Using the 3D laser scanner, we were able to accurately measure and compare the maintenance of volume at intervals. The use of 3D laser scanners for assessment of patients undergoing breast reconstruction has been validated in previous studies.15,16 Yip et al1 validated the 3D laser scanner that has been assisting our unit in the preoperative preparation phase, the postoperative evaluation of results, and longer term assessment of outcome. This case demonstrated a volume loss of approximately 25% in a 12-month period. A better outcome when compared with estimated volume losses of 30–40% by Delay et al3 and 43.5% at 9 months by Beck et al.17
Compared with other techniques, the RoFA mastectomy resulted in a large skin envelope, which facilitated reconstruction and aided ptosis, giving a very natural-looking breast.
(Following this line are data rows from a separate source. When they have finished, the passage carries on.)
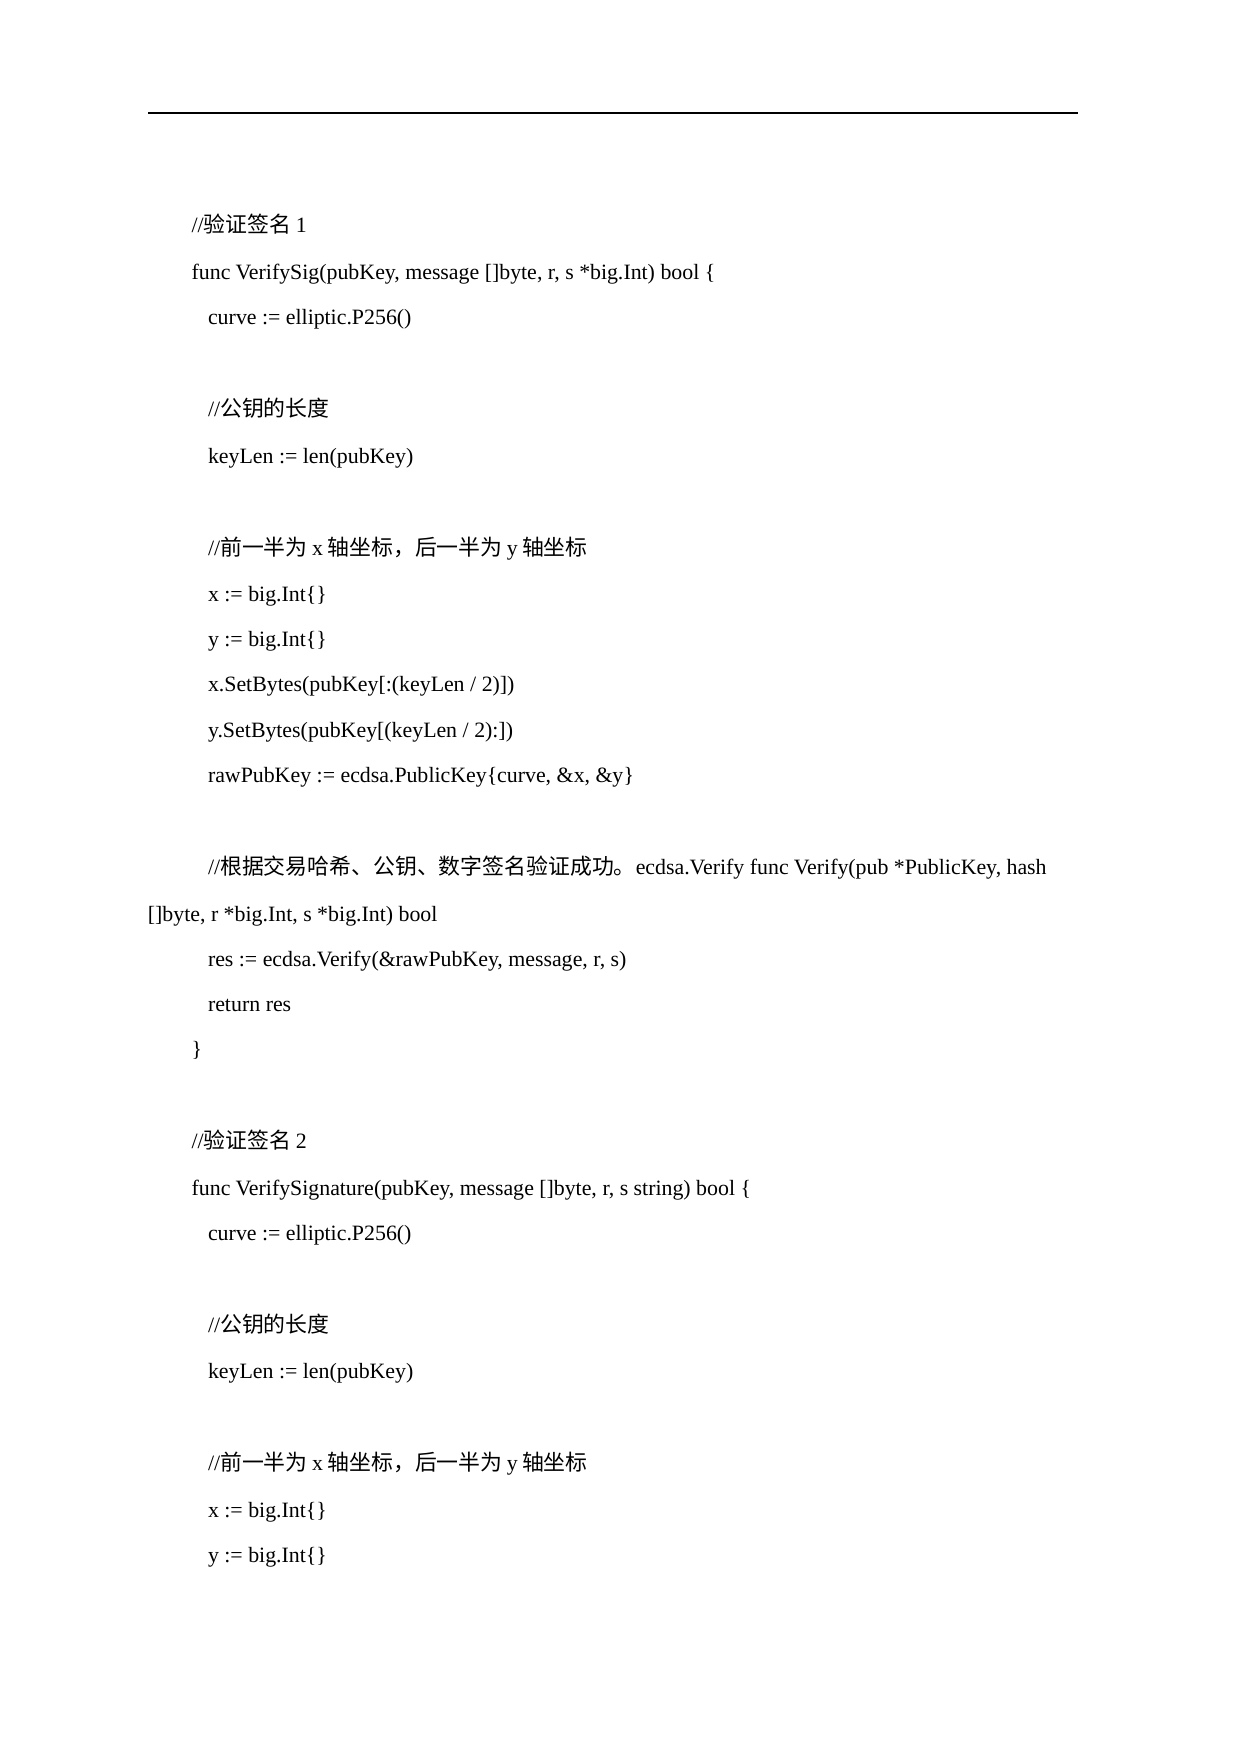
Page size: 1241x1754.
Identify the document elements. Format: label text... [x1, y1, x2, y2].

text keyLen := len(pubKey) [148, 439, 1078, 472]
text rawPubKey := ecdsa.PublicKey{curve, &x, &y} [148, 758, 1078, 791]
text y := big.Int{} [148, 1538, 1078, 1571]
text //前一半为x轴坐标，后一半为y轴坐标 [148, 529, 1078, 562]
text x := big.Int{} [148, 1493, 1078, 1526]
text y.SetBytes(pubKey[(keyLen / 2):]) [148, 713, 1078, 745]
text curve := elliptic.P256() [148, 1216, 1078, 1248]
text //验证签名2 [148, 1122, 1078, 1155]
text keyLen := len(pubKey) [148, 1354, 1078, 1387]
text //公钥的长度 [148, 1306, 1078, 1339]
text } [148, 1032, 1078, 1065]
text return res [148, 987, 1078, 1020]
text x := big.Int{} [148, 578, 1078, 610]
text curve := elliptic.P256() [148, 301, 1078, 333]
text x.SetBytes(pubKey[:(keyLen / 2)]) [148, 668, 1078, 700]
text y := big.Int{} [148, 623, 1078, 655]
text //验证签名1 [148, 207, 1078, 239]
text //公钥的长度 [148, 391, 1078, 423]
text func VerifySig(pubKey, message []byte, r, s *big.Int) bool { [148, 255, 1078, 288]
text func VerifySignature(pubKey, message []byte, r, s string) bool { [148, 1171, 1078, 1203]
text res := ecdsa.Verify(&rawPubKey, message, r, s) [148, 942, 1078, 974]
text //前一半为x轴坐标，后一半为y轴坐标 [148, 1445, 1078, 1477]
text //根据交易哈希、公钥、数字签名验证成功。ecdsa.Verify func Verify(pub *PublicKey, hash []byte, r *big.Int, s *big.Int) bool [148, 848, 1078, 929]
The majority of articles reporting patients’ perceptions on outcome do not have quantitative measurement of patient satisfaction.3,4,6–10 Patient satisfaction was simply registered as good, moderately good, or very good.3 The BREAST-Q was developed in 2009 to elicit and quantify patient perception of outcomes post augmentation, reduction, and reconstruction.18 The use of the BREAST-Q pre and post autologous fat grafting demonstrates interval improvement.
Our hypothesis that there would be minimal loss of breast volume in the reconstructed side was supported in this case. There was slight interval change with a volume difference of 64 ml between 3 and 6 months, then only 30 ml between 6 and 12 months. Interestingly, the 3D scanner detected increase in volume on the left reduction side despite the patient’s weight loss of 6 kg. Superimposing the 3D images, it can be observed that there was a slight difference in the breast border mapping from the body surface markers on the left.
This case has demonstrated promising results using 2 new techniques, the RoFA mastectomy and whole breast reconstruction with autologous fat grafting, and confirms the potential for fat grafting as an option for whole breast reconstruction.
The authors wish to acknowledge David Summerhayes and Lynton Emerson, Medical Illustration and Media Unit, Flinders Medical Centre, and Philip Griffin, Head of Plastic Surgery, Flinders Medical Centre.